Donaci, Padre, la gioia del perdono.
Facciamo festa: mio Figlio è tornato in vita! Riconosci la forza della misericordia che ricrea. “La Misericordia verso di me, bestemmiatore, persecutore, violento è come un segno”. Misericordia è il suo tratto originale in me, insieme a fede e carità, riconoscono insieme a Paolo tutti i fedeli, e acclamano. – Tu ci doni la gioia di vivere, o Padre.
Facciamo festa: mio Figlio è tornato in vita! Riconosci la mia bontà, fonte di testimonianza. “E’ sicuro: Gesù è venuto per salvare tutti. Per salvare “me, come esempio per tutti”: si è fatti tutti da Dio in vista del bene comune. – Sono misericordioso, longanime in te, dice il Signore, come esempio per tutti. – Donaci, Padre, la gioia del perdono.
Donaci, Padre, la gioia del perdono.
PREGHIERA EUCARISTICA
La risposta di lode e di supplica riassunta nel Versetto Responsoriale:
Donaci, Padre, la gioia del perdono, si sviluppa in preghiera eucaristica fatta di:
ringraziamento: prefazio.
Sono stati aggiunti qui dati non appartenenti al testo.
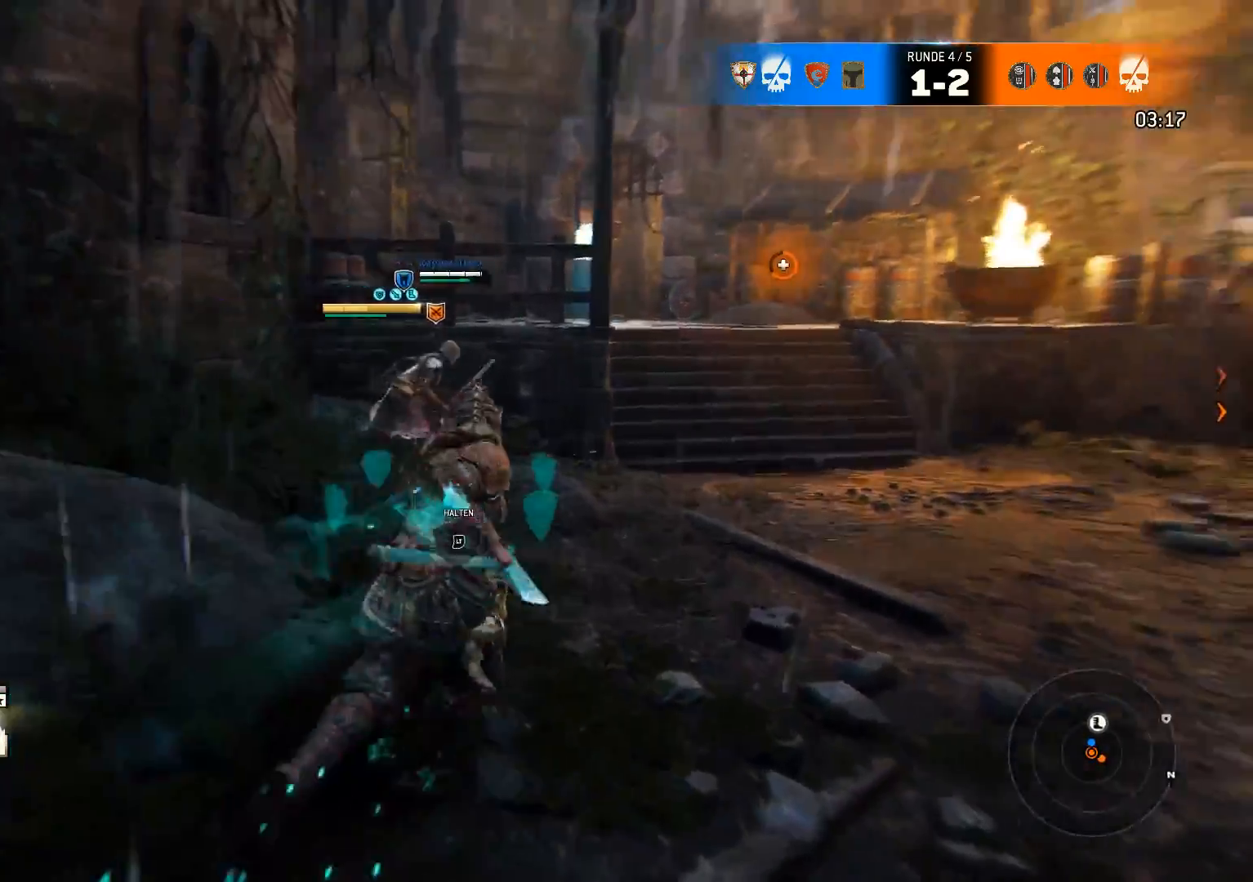
{"buttons": ["L3"], "left_stick": "up-right", "right_stick": "center", "events": [[133, "right_stick", "center"]]}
Grazie, Padre, per il tuo Figlio: era morto; tornato in vita, intercede sempre per noi i;
attualizzazione: consacrazione. Ora, Padre, manda lo Spirito:
Gesù in mezzo a noi concede a tutti il tuo perdono;
offerta: nostra in Cristo al Padre. In noi, Padre, si offre a te Gesù:
diventa nostro Fratello, per farci tuoi figli diletti;
intercessione: per tutti vivi defunti. Tutti, Padre, accogli in Cristo:
in lui tu hai usato misericordia verso tutti;
lode finale: esplosione dei sentimenti. A te, Padre, ogni onore e gloria.
dall’umanità redenta per la tua misericordia in Gesù.
CONTEMPLAZIONE
Nella chiesa il Padre convoca i credenti in Cristo, in cinque tappe (v. LG 2); contempliamo oggi nei suoi cinque momenti, per es., La festa del perdono:
prefigurata, sin dall’inizio, nella Creazione: festa di un uomo per suo figlio;
figurata, nella storia d’Israele, antica alleanza: festa di Dio per il suo popolo Israele;
compiuta, in Cristo Gesù, negli ultimi tempi: festa di Gesù: Figlio di Dio per il Figlio dell’uomo;
manifesta, nella chiesa, per lo Spirito effuso: festa della Chiesa sacramento della Misericordia, Gesù nei;
completa, alla fine, nella gloria della Trinità: festa dell’umanità pervasa di Cristo per lo Spirito, Gesù dell’umanità.
Preghiamo:
O Padre, che ci fai riconoscere e credere all’amore che tu hai per noi, anche se il nostro cuore ci condanna, sperimentiamo che tu sei più grande del nostro cuore e conosci ogni cosa; donaci la gioia del perdono. Per Cristo nostro Signore. Amen.
Condividiamo la nostra preghiera (neretto) nello schema della preghiera della chiesa (colori).